Landry agreed that this inclination to get smaller and faster at the linebacker position seems to be on the rise.
“Yeah, as you see more spread offenses and more speed on the field, you see more speed defensively to combat that,” Landry said. “The difference is that Deion [Jones] played linebacker in college, where [Deone] Bucannon was a safety who was converted.
“You are going to see more of that. You are seeing it more in college. You are seeing undersized linebackers and you are seeing undersized defensive ends to get more speed on the field. You need those type of bodies. There is no question that it’s going that way, and one of the counter acts to that offensively is to run power at a smaller unit.”
Landry then talked about the metamorphosis of the safety position.
“The safety position has changed as much as any,” Landry said. “Having a guy who can defend the run, but is athletic enough to cover is what you are looking for now. It’s a tough find. You really need to have that covered, because again, people will scout you out and run the football at your small looks, but then throw against your big looks.
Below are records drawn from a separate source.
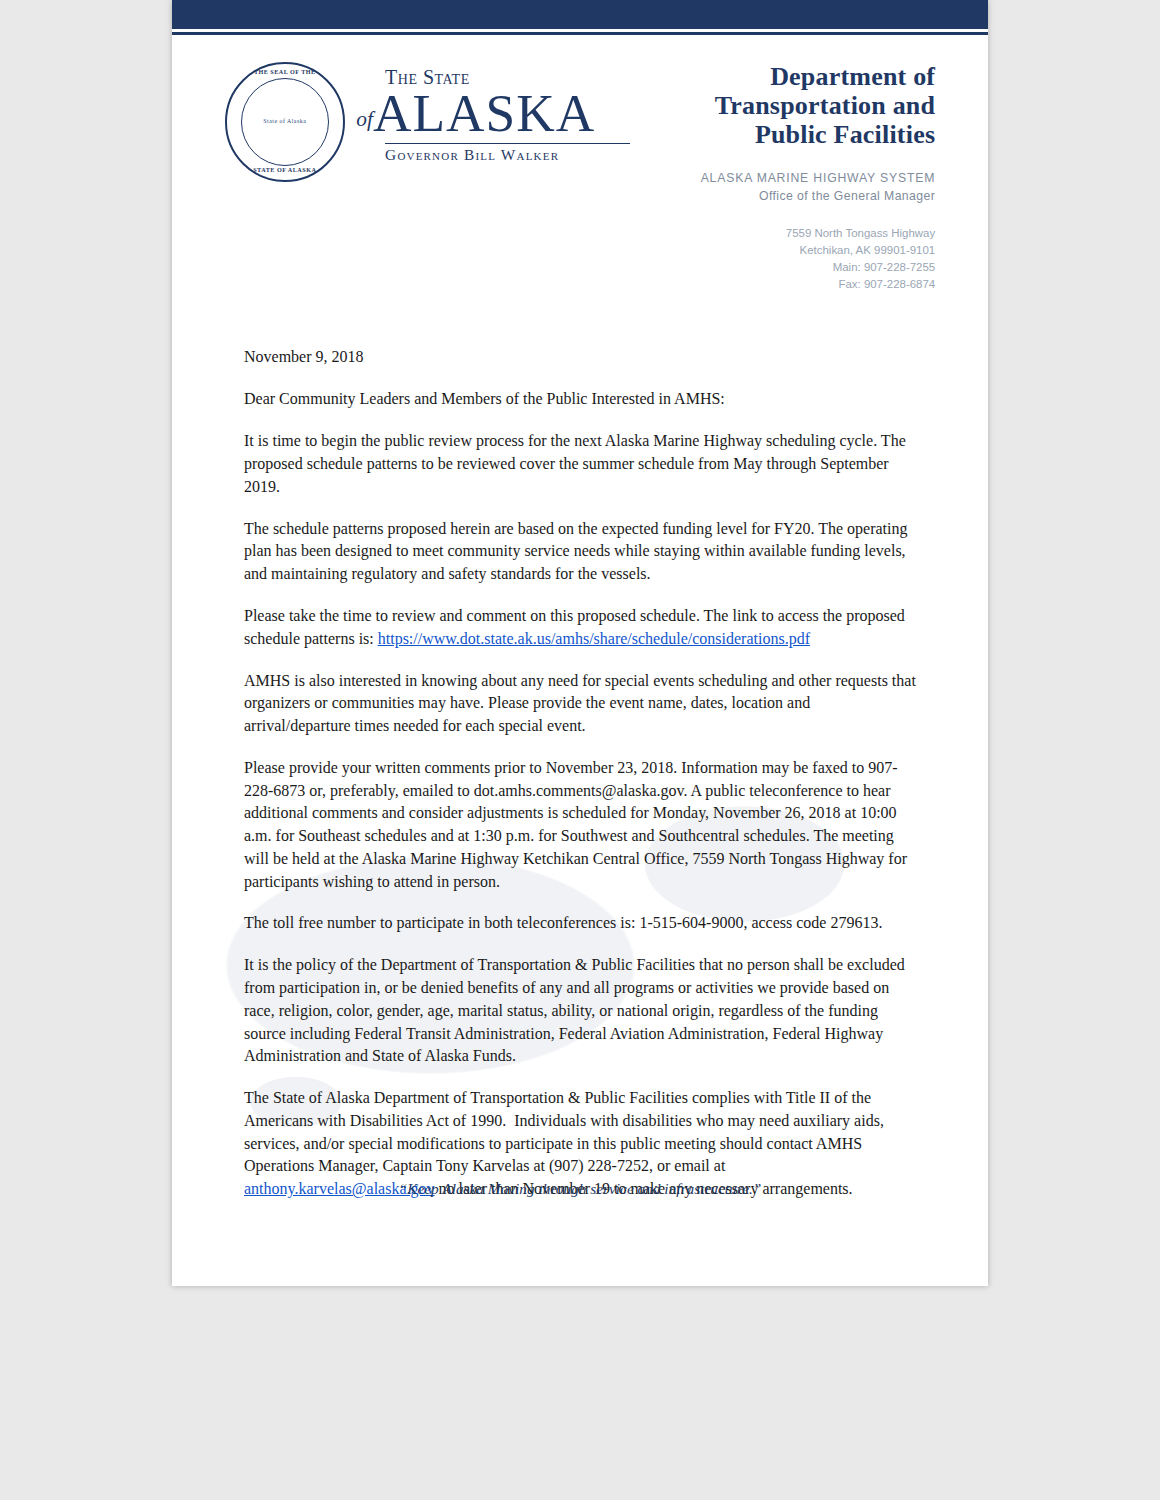The Seal of the
State of Alaska
State of Alaska
The State of ALASKA
Governor Bill Walker
Department of Transportation and
Public Facilities
ALASKA MARINE HIGHWAY SYSTEM
Office of the General Manager
7559 North Tongass Highway
Ketchikan, AK 99901-9101
Main: 907-228-7255
Fax: 907-228-6874
November 9, 2018
Dear Community Leaders and Members of the Public Interested in AMHS:
It is time to begin the public review process for the next Alaska Marine Highway scheduling cycle. The proposed schedule patterns to be reviewed cover the summer schedule from May through September 2019.
The schedule patterns proposed herein are based on the expected funding level for FY20. The operating plan has been designed to meet community service needs while staying within available funding levels, and maintaining regulatory and safety standards for the vessels.
Please take the time to review and comment on this proposed schedule. The link to access the proposed schedule patterns is: https://www.dot.state.ak.us/amhs/share/schedule/considerations.pdf
AMHS is also interested in knowing about any need for special events scheduling and other requests that organizers or communities may have. Please provide the event name, dates, location and arrival/departure times needed for each special event.
Please provide your written comments prior to November 23, 2018. Information may be faxed to 907-228-6873 or, preferably, emailed to dot.amhs.comments@alaska.gov. A public teleconference to hear additional comments and consider adjustments is scheduled for Monday, November 26, 2018 at 10:00 a.m. for Southeast schedules and at 1:30 p.m. for Southwest and Southcentral schedules. The meeting will be held at the Alaska Marine Highway Ketchikan Central Office, 7559 North Tongass Highway for participants wishing to attend in person.
The toll free number to participate in both teleconferences is: 1-515-604-9000, access code 279613.
It is the policy of the Department of Transportation & Public Facilities that no person shall be excluded from participation in, or be denied benefits of any and all programs or activities we provide based on race, religion, color, gender, age, marital status, ability, or national origin, regardless of the funding source including Federal Transit Administration, Federal Aviation Administration, Federal Highway Administration and State of Alaska Funds.
The State of Alaska Department of Transportation & Public Facilities complies with Title II of the Americans with Disabilities Act of 1990. Individuals with disabilities who may need auxiliary aids, services, and/or special modifications to participate in this public meeting should contact AMHS Operations Manager, Captain Tony Karvelas at (907) 228-7252, or email at anthony.karvelas@alaska.gov no later than November 19 to make any necessary arrangements.
“Keep Alaska Moving through service and infrastructure.”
“So that is really a key. Getting guys who can stay on the field for three downs, particularly in college, with all the up-temp offenses, as you can’t substitute as much. It becomes more difficult to do that, when you don’t have huddles. How do you defend that? Defend both the run and the pass? That’s the dilemma. The answer is to get those type of guys, basically safety-looking bodies playing linebacker, who can do both.”
The Packers run a 3-4 defense, but are in their nickel look (five defensive backs) about 70 percent of the time. Why? Because the NFL has become a pass-happy league.
But even with five defensive backs, the linebackers also need to be able to cover, which is why you are seeing safety/linebacker hybrids playing the position. But as Landry says, the safety/linebacker hybrid also needs to be able to be effective in the box as a run defender.
Josh Jones of the Packers definitely has the tools to do the job as a safety/linebacker hybrid. Besides having great size and speed, Jones had great production at NC State. In three years with the Wolfpack, Jones had 229 total tackles, 8.5 tackles for a loss, 3.5 sacks, eight interceptions, 17 passes defended, two fumble recoveries and three forced fumbles.
In addition to that, Jones did not allow a touchdown in coverage as a senior.
Bottom line, the Packers will be very happy if Jones comes anywhere near the effectiveness and production of both Deion Jones and Deone Bucannon at the safety/linebacker hybrid position this upcoming season.